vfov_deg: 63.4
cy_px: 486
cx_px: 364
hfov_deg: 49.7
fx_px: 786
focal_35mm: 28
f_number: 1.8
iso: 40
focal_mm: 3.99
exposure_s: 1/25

--

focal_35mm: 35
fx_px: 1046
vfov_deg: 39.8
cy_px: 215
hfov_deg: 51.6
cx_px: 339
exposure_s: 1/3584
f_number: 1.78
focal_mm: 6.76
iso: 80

==

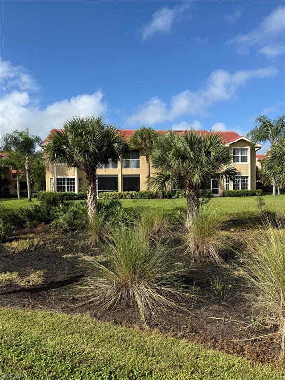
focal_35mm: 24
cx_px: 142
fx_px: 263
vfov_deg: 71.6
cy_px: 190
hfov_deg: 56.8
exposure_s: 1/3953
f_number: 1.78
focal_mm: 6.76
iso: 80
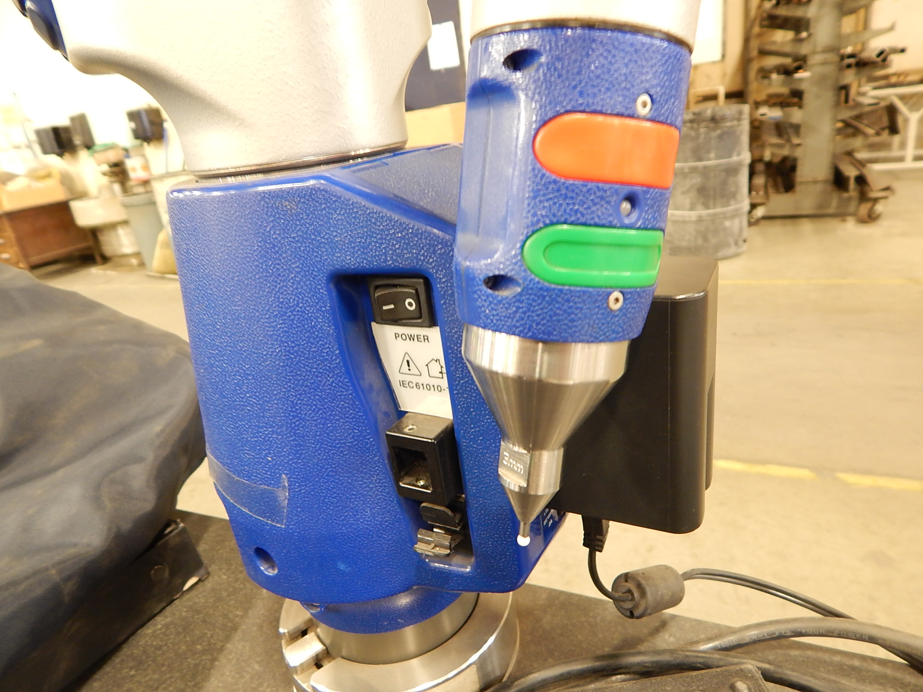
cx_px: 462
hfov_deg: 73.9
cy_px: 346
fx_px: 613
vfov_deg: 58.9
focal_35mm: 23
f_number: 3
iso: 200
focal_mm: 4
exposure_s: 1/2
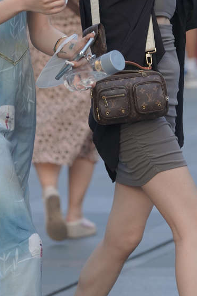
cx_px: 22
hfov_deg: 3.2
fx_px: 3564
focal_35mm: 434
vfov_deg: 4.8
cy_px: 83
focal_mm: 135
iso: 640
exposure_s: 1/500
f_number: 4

Exercise directions – Look through the data above and return exactly the lines from the one that contains "vfov_deg: 63.4" to the one that contains "exposure_s: 1/25", inclusive, with nothing else.

Task response –
vfov_deg: 63.4
cy_px: 486
cx_px: 364
hfov_deg: 49.7
fx_px: 786
focal_35mm: 28
f_number: 1.8
iso: 40
focal_mm: 3.99
exposure_s: 1/25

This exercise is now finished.